4. Not a Big PACMan​

Political action committees poured money into supporting Hanabusa. A super PAC called Be Change Now, funded by the carpenters union, spent nearly $3 million on ads to help Hanabusa and state Sen. Josh Green for lieutenant governor. The Defend Hawai‘i Now PAC rolled out more attack ads as well. The strategy seemed to backfire—for Hanabusa if not Green—with more voters expressing distrust and disdain for the practices, and supporting Ige. Though he received some PAC support, the Ige ads remained issue-and record-focused.

 

Governor Ige

FROM LEFT, U.S. SEN. BRIAN SCHATZ AND FIRST LADY DAWN AMANO IGE AND GOV. DAVID IGE SHARE A LIGHTER MOMENT AT THE DEMOCRATIC PARTY UNITY BREAKFAST.

 

5. Hanabusa Campaign Faltered

Polls in March showed Hanabusa 20 percentage points ahead of Ige with the January state false missile alert fiasco still fresh in people’s minds. Politicians were wondering how Hanabusa could lose. But the first ads for the tough Hanabusa pictured her incongruously mingling with children in what appeared to be an effort to soften her image. Later ads, and the televised debates, focused on Hanabusa blasting Ige for what he did without providing specifics of how she’d be different. Since the two longtime Democrats agree on most major issues, specifics—as well as style—gained in importance. The Hanabusa campaign seemed to lack a cohesive strategy.

 

Ige faces Republican state Rep. Andria Tupola in the general election after she won decisively over longtime GOP candidate John Carroll. The Green Party’s Jim Brewer is also running, but Ige remains the clear favorite in this heavily Democratic state.

 

David Ige Family

THE IGE FAMILY

 

Four other election surprises:

 

1. The majority of people voted absentee. 
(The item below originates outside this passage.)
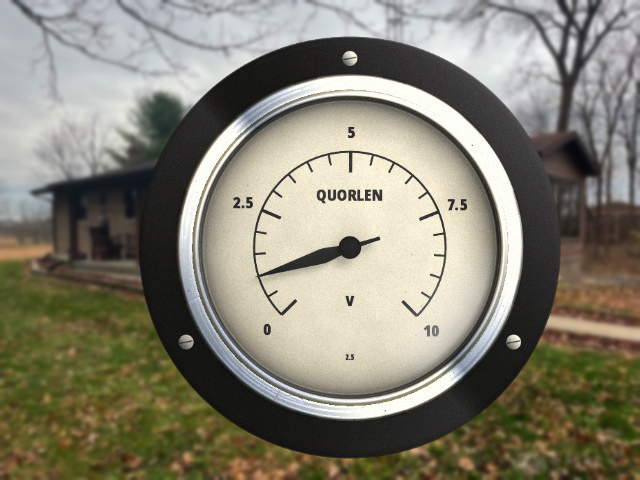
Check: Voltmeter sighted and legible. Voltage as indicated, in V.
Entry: 1 V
Voter turnout remained low with 741,000 registered statewide out of more than 1.1 million eligible to vote as estimated by the U.S. Census as. Of the 38 percent who voted, 106,000 or about 14 percent showed up at a polling place, while 179,000 chose to vote absentee, at 24 percent. Turnout was better than the 2016 primary but still very low. Should the state switch to mail-only balloting, opponents worry about increased voter fraud while supporters believe participation may increase.

 

2. Why each vote matters.

Whoever said one vote doesn’t make a difference doesn’t live in Kalihi. State Rep. Romy Cachola faced a strong challenge from attorney/writer Ernesto Sonny Ganaden, who was leading by 10 votes at one point on election night. However, by the time the last vote was counted, Cachola prevailed by 51 votes.

 

U.S. Sen. Mazie Hirono talks with Gov. David Ige  at the Democratic Party unity breakfast

U.S. Sen. Mazie Hirono talks with Gov. David Ige at the Democratic Party unity breakfast.

 

3. Name or reputation?

In the statewide Office of Hawaiian Affairs races, the top vote-getters will face a runoff election in the November general election. In the O‘ahu resident trustee race, Kalei Akaka, granddaughter of the late U.S. Sen. Daniel Akaka, and former Akaka aide Esther Kia‘aina finished on top to compete for one opening there. In the at-large race, incumbents John Waihe‘e IV, Lei Ahu Isa and Rowena Akana topped the ballot while former state land board chairman William Aila, controversial former state Rep. Faye Hanohano and newcomer Brendon Lee rounded out the top six to advance.

 

4. Trying again sometimes works. 

Eight-term Big Island Democrat Rep. Cindy Evans was defeated by former state Rep. David Tarnas in a rematch. Tarnas, an environmental planner, will face Republican Tom Belekanich in the general election. Tarnas served in the Legislature from 1994 to 1998 and had run against Evans in 2016 to lose by less than 200 votes.